As part of that trend, Otellini showed showed off a new design for a tablet computer running on Intel’s Atom smartphone and tablet microprocessors. The upcoming 32-nanometer chip can run a tablet as well as a PC, and it will be able to run Microsoft’s Windows 8 operating system when it debuts later this year.
At the Consumer Electronics Show, Otellini said the devices themselves are less relevant, and we are moving from the era of the personal computer to the era of personal computing. Otellini, who is Intel’s fifth CEO and he has been an employee since 1974, said that the march of technology over time has been astounding.
Otellini also touted the excitement around Ultrabooks, or full-fledged computers that are thin and fast like Apple’s MacBook Air.
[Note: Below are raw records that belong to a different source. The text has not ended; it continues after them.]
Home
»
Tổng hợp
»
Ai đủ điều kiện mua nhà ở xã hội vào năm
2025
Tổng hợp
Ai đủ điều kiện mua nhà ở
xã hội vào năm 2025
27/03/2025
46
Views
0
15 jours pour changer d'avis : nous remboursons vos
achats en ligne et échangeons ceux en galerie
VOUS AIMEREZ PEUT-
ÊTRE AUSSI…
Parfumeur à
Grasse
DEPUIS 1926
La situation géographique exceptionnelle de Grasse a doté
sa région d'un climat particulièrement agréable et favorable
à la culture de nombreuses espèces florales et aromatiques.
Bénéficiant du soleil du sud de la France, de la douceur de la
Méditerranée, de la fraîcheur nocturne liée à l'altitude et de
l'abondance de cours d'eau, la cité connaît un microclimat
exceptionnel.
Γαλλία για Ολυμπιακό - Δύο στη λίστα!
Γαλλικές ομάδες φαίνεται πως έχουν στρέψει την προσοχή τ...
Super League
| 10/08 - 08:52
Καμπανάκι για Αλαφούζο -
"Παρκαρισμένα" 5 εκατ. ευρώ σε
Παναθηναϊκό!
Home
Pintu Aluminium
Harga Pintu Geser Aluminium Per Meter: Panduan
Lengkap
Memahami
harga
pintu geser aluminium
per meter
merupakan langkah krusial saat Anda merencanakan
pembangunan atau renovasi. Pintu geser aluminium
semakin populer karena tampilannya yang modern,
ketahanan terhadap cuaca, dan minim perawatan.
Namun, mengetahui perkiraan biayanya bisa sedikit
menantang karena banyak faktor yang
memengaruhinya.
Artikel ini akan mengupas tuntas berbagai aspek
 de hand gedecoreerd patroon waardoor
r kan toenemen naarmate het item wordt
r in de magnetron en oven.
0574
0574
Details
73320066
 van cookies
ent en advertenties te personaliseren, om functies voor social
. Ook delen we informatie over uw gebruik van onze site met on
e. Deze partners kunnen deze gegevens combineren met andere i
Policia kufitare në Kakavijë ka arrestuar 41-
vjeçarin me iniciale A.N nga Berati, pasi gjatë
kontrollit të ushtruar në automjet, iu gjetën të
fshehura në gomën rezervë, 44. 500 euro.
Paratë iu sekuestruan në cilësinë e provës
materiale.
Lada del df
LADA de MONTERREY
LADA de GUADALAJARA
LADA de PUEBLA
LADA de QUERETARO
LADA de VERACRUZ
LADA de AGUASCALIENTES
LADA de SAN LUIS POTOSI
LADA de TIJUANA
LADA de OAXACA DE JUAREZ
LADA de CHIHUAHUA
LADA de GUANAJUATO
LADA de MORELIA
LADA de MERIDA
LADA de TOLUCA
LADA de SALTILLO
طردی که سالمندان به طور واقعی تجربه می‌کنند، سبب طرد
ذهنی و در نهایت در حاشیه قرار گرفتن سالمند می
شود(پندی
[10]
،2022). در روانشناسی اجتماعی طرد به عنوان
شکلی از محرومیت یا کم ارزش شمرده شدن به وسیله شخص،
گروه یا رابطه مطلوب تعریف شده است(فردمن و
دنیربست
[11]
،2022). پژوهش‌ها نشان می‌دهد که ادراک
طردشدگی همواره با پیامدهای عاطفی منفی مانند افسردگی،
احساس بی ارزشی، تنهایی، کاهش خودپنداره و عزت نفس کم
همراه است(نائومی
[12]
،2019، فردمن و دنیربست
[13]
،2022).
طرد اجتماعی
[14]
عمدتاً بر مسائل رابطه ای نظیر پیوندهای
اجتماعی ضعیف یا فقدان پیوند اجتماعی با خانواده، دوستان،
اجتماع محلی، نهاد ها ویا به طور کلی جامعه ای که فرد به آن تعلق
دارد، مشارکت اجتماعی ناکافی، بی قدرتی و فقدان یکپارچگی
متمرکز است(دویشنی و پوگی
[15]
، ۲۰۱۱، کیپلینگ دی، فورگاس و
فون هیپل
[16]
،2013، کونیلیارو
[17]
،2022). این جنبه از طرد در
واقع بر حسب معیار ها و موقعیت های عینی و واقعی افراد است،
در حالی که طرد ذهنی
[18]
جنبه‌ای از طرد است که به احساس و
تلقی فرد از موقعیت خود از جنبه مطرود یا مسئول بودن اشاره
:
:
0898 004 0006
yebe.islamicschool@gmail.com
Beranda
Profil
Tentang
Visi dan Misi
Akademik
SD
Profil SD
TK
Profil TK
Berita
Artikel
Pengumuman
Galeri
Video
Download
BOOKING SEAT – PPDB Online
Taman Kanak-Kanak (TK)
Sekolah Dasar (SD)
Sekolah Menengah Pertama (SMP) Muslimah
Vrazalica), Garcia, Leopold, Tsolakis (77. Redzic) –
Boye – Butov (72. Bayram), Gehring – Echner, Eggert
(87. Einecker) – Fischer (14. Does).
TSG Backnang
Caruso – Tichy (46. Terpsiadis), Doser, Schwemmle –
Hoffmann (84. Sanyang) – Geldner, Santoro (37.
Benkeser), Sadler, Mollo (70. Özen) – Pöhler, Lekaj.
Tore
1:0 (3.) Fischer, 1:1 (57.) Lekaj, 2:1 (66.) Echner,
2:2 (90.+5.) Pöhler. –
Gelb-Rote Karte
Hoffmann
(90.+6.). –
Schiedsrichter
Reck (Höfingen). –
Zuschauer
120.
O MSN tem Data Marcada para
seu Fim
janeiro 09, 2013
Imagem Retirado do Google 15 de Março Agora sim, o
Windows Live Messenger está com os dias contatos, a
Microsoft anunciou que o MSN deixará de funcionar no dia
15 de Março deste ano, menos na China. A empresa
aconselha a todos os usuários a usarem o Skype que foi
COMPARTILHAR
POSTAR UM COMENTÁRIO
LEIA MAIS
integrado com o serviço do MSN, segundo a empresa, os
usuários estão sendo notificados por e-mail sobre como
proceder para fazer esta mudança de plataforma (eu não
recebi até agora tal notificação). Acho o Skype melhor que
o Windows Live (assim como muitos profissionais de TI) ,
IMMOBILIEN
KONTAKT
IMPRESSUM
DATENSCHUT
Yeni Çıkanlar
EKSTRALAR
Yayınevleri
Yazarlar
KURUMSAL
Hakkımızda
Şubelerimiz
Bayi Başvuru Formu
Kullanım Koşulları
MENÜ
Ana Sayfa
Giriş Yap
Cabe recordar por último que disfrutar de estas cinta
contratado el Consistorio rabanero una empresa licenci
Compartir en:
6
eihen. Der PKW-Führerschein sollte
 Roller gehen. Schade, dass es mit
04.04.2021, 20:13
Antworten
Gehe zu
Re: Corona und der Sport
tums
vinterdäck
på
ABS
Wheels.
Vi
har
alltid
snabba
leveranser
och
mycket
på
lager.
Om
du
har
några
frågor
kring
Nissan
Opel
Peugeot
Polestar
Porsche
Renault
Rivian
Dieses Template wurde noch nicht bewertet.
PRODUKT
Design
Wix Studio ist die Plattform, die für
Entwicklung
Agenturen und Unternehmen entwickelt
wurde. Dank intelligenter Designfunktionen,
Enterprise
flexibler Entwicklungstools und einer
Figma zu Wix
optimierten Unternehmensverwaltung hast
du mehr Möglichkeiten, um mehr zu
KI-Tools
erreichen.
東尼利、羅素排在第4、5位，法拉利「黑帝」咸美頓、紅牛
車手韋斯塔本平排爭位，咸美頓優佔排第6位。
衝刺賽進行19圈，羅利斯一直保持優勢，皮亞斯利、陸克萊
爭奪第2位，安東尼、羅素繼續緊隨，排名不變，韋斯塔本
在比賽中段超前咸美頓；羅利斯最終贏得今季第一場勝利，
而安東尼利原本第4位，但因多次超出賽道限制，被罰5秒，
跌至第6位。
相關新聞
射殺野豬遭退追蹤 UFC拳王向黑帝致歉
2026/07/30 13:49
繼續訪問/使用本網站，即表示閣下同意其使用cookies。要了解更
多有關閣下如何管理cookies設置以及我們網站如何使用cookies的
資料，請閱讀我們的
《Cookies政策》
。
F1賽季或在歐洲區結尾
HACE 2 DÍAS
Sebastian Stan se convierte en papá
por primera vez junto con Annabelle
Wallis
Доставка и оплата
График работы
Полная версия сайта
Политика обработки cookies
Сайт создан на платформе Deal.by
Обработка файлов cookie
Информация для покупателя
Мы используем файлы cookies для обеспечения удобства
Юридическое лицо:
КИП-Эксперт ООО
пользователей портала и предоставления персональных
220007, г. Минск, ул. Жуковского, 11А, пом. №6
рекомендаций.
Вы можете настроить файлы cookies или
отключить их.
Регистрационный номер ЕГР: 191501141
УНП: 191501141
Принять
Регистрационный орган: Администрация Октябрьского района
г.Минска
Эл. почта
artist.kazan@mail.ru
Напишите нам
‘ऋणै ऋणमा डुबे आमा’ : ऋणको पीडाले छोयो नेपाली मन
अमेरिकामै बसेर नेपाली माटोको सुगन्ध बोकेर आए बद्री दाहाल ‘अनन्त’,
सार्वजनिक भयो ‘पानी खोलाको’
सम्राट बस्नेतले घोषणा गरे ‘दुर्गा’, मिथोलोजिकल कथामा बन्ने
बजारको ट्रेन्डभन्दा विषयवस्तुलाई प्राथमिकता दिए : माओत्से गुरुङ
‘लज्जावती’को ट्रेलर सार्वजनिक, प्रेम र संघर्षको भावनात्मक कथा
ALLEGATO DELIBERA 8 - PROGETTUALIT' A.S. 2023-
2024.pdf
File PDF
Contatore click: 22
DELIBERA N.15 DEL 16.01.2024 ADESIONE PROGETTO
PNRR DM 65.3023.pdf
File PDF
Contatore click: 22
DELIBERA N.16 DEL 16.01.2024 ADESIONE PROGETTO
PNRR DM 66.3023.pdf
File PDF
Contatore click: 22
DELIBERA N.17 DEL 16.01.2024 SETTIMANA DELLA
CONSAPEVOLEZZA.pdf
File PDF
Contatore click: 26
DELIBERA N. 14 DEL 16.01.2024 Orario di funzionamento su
Jeff Clarke, vice chairman of Dell, showed off a cool-looking 13-inch Ultrabook with a carbon-fiber base.
“What is it they won’t compromise on and what is it they shouldn’t compromise on?” Otellini asked. “The Ultrabook is ultra-responsive and totally without compromise.”
He said that devices have to be engaging and keep us with us. They have to be consistent, meaning “no compromise in quality or convenience.” Devices have to be aware of our needs and adapt to them. And they must be secure. Those are the salient features that Intel focused on when creating its specification for next-generation laptops, or Ultrabooks.
Intel plans on spending hundreds of millions of dollars on its Ultrabook marketing campaign starting this spring. That’s as big a commitment in marketing as Intel made on its famous Centrino marketing campaign from 2003, when laptops with WiFi internet were touted for the first time.
Leslie Sobol, vice president of product marketing at rival Advanced Micro Devices, said that she isn’t sure that another “ingredient brand” marketing campaign, where Intel’s brand becomes more important than that of its customers, is a good idea. It may be good for Intel’s brand name and its products, but that doesn’t mean it will be good for Intel’s customers.